[ExI] Space Project (power satellites)

Adrian Tymes atymes at gmail.com
Fri Aug 7 23:30:02 UTC 2020


On Fri, Aug 7, 2020 at 3:37 PM Keith Henson via extropy-chat <
extropy-chat at lists.extropy.org> wrote:

> Adrian Tymes <atymes at gmail.com> wrote:
>
> > Data source, please?
>
> Table in Wikipedia, simple spreadsheet.


Page?


> This problem has been
> recognized since the late 78s.
>

Your problem statement presumes data that substantially conflicts with the
data I am aware of.  Also, the orbital debris environment has changed
significantly since the 1970s (assuming that's what "78s" is a typo for).

> That a single satellite going LEO->GEO will on
> average be hit 40 times seems way higher than is supported by the data I am
> aware of - which is that most satellites going from LEO to GEO get hit zero
> times.
>
> Comm satellites have dimensions of meters and an area of tens of
> square meters.  They also go up fast, a few hours.  Power satellites
> have dimensions in the 10 km range, areas in the tens of square km,
> and (if self powered) take weeks to months to go from LEO to GEO.
>

This makes so many assumptions...

1) Slower I can buy.  You mean they're using their own power to power ion
engines  (or arcjets, or other electric rockets) as a cost saving measure,
yes?

2) Send them up in smaller pieces, designed to teleassemble on GEO.  That
way, if one of them does get hit it doesn't take out nearly as much of a
satellite - and it has an easier time dodging.

3) If they're self powered, they can carry (or be towed by something with)
lasers powerful enough to deflect smaller space debris, and evade large
debris (which they should have a lot more warning about).
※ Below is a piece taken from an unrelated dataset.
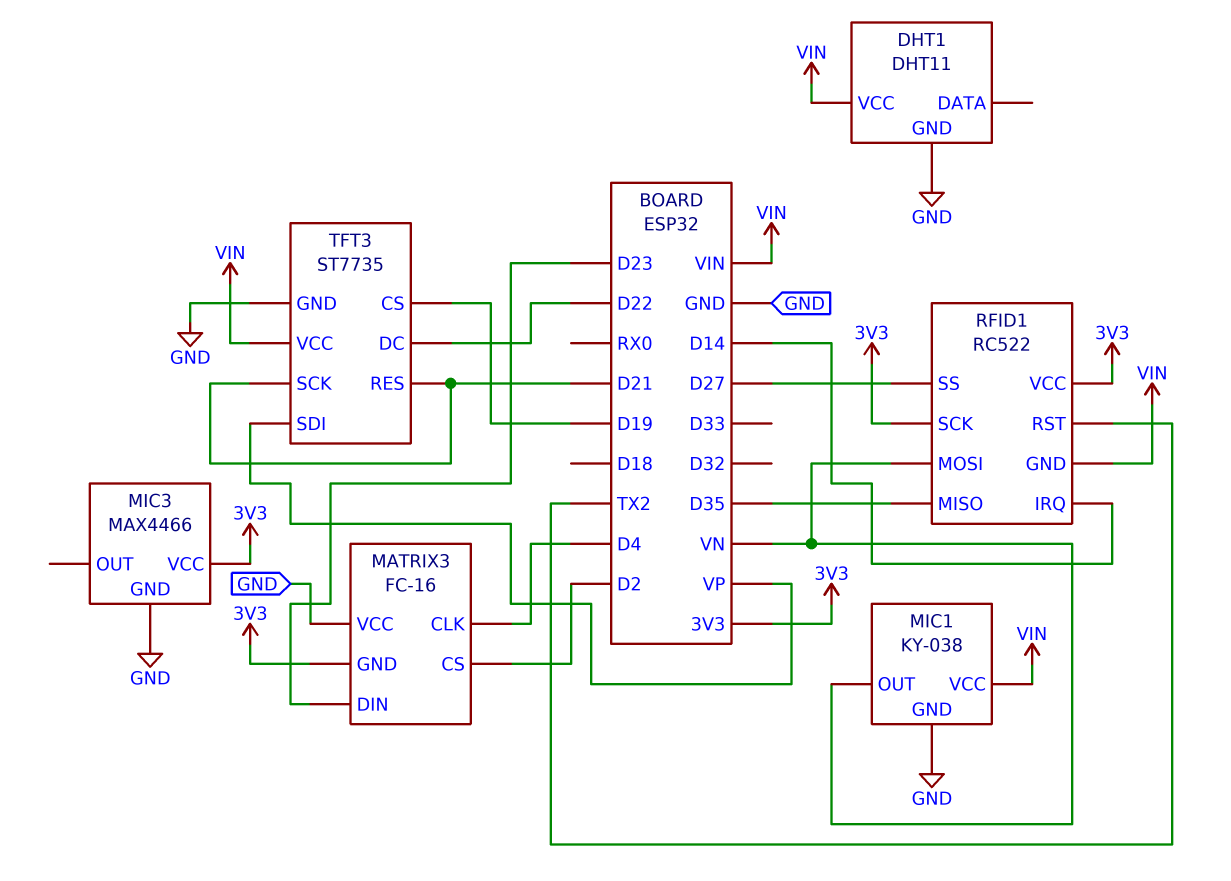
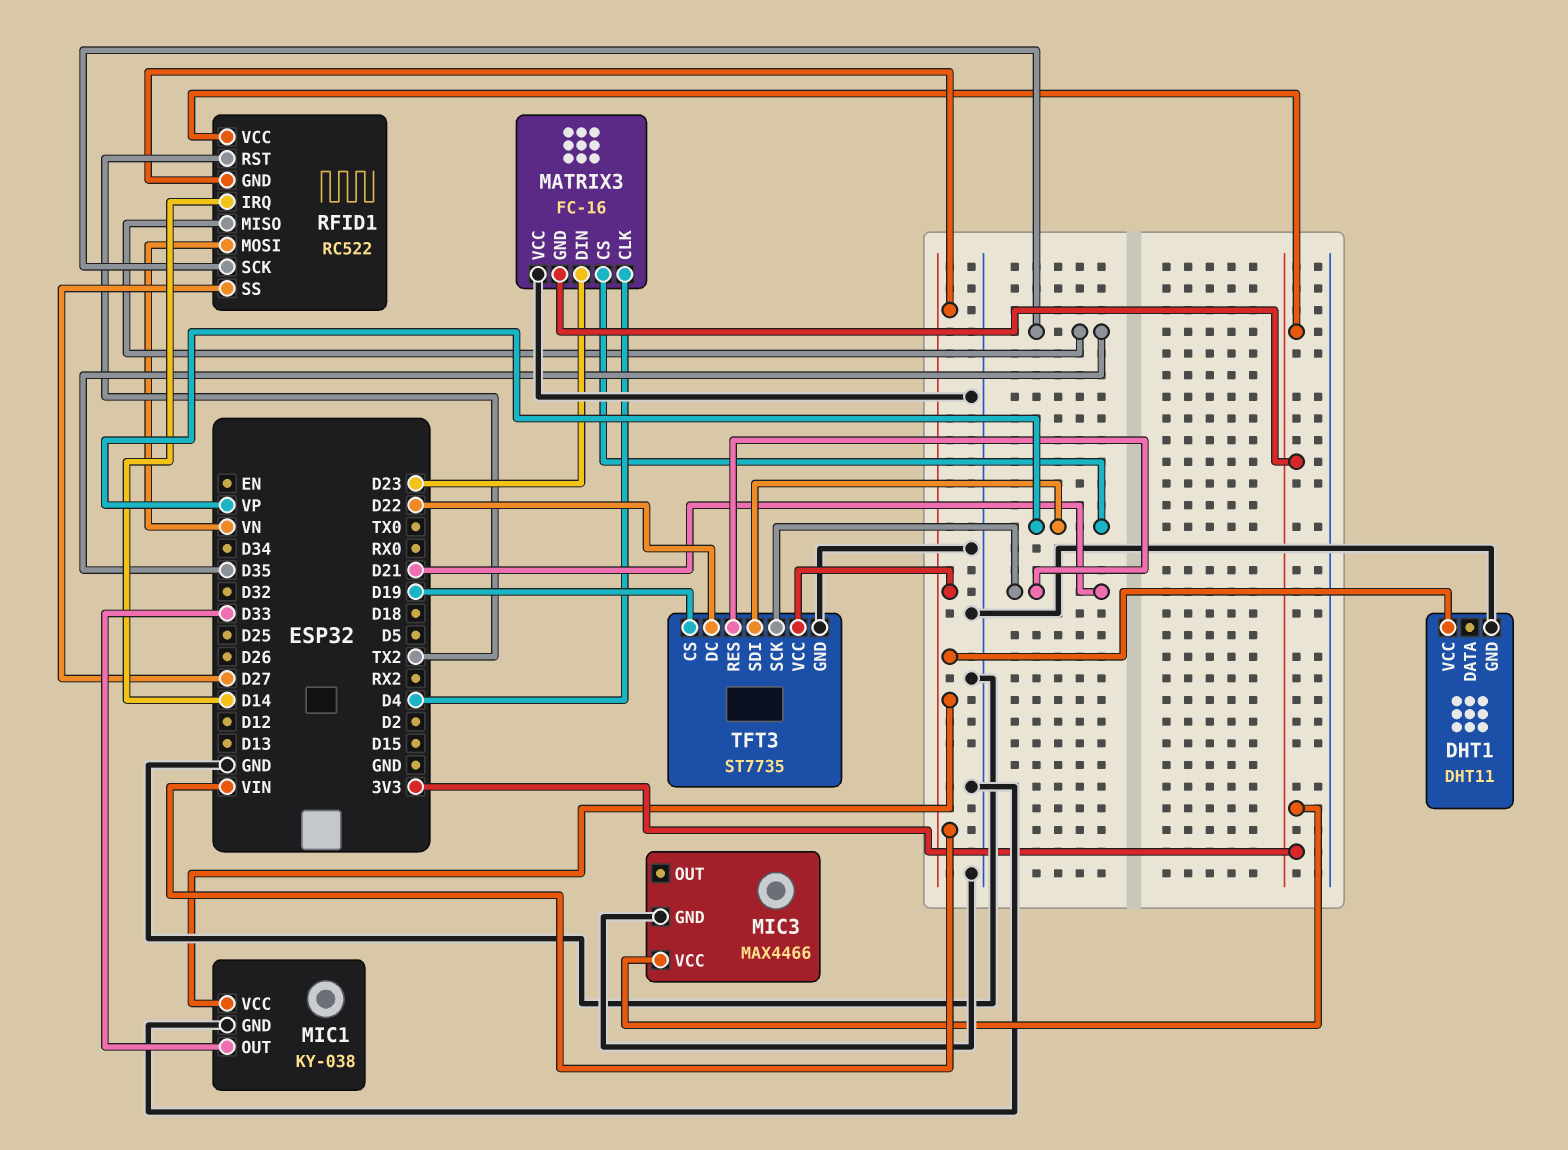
MATRIX3 pin CS: D2 -> VP
MIC1 pin OUT: VN -> D33
RFID1 pin SCK: 3V3 -> D35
> A power satellite has km scale dimensions, a mass of around
> 30,000 tons and is flimsy.  I don't think a multi km faring or a
> rocket big enough to put 30,000 tons in LEO is in the cards.
>

You're making a lot of other hardware for this project, why not a 30 k-ton
launch vehicle?


> > I wonder if there's enough data to estimate the cost of setting up a
> lunar
> construction facility, building the satellites there, then launching (fully
> assembled) from the Moon to GEO.
>
> I would say this is way beyond what can be done with existing engineering.
>

I wouldn't, not given some of the existing engineering I've seen just in
the past few months.  But then, I may be using a wider version of
"existing", considering we're already talking about using many other things
that don't already exist but we know how to make them.